Electronic Arts (EA), Activision Blizzard (ATVI) and other video game makers were off to a slow start this holiday shopping season, but new research from SuperData Research shows global interactive entertainment revenue is forecasted to reach $91 billion in 2016.
According to SuperData, mobile games are driving the growth in the video game market while virtual reality is still struggling to find its place in the market. The $91 billion projection includes sales of mobile games, console games, game content and ones played on personal computers. It also includes sales from virtual reality and eSports. (See also: EA Bulks Up Sports Brand With NBA LIVE Mobile.)
SuperData is projecting mobile games to account for $40.6 billion of the sales in 2016, driven by wildly popular games including Pokémon Go and Clash of Clans.

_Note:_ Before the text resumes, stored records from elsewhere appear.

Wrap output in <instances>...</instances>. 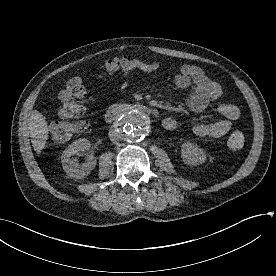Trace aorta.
<instances>
[{"mask_svg": "<svg viewBox=\"0 0 276 276\" xmlns=\"http://www.w3.org/2000/svg\"><path fill=\"white\" fill-rule=\"evenodd\" d=\"M122 137L130 142L144 139L147 134V117L136 108L127 109L119 120Z\"/></svg>", "mask_w": 276, "mask_h": 276, "instance_id": "762f6f07", "label": "aorta"}]
</instances>
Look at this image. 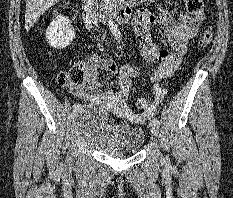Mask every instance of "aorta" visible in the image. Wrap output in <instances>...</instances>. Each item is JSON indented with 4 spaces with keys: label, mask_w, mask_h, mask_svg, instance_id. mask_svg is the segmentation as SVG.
<instances>
[{
    "label": "aorta",
    "mask_w": 233,
    "mask_h": 198,
    "mask_svg": "<svg viewBox=\"0 0 233 198\" xmlns=\"http://www.w3.org/2000/svg\"><path fill=\"white\" fill-rule=\"evenodd\" d=\"M108 25H109L110 31L114 35L115 39L120 40L121 32L119 31L117 24L113 20L109 19Z\"/></svg>",
    "instance_id": "1"
}]
</instances>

But while mobile games are leading the market, it is getting more costly to lure customers to the growing number of game choices, putting more pressure on game makers in the new year. "The mobile games market has started to mature and now more closely resembles traditional games publishing, requiring ever higher production values and marketing spend," SuperData said, according to a CNBC report.
On the PC gaming front, SuperData is projecting sales will come in at $35.8 billion, with roughly half of the revenue from games that don’t charge an upfront payment but feature in-game purchases of items. As for eSports, SuperData is forecasting sales to reach $892.4 million.
Looking out to results for the month of November, which includes the Black Friday holiday shopping weekend, SuperData reported total sales from digital games increased 13% from $6.7 billion in the year-ago period. Demand was driven by downloads of games including Activision’s Call of Duty: Infinite Warfare and Electronic Art’s Battlefield 1.
As for virtual reality, which most game makers and industry watchers are excited about, consumers aren’t yet embracing it wholeheartedly. SuperData is forecasting sales of virtual reality to come in at $2.7 billion for the year, with the lack of demand being driven in part by the inability for game makers to come out with a killer game or content for that market.
While Activison and EA are seeing demand for their latest titles, questions abound about how they will fare this holiday season. With a few more days until Christmas, data should be trickling in soon, putting questions about sales during the all-important holiday season to rest.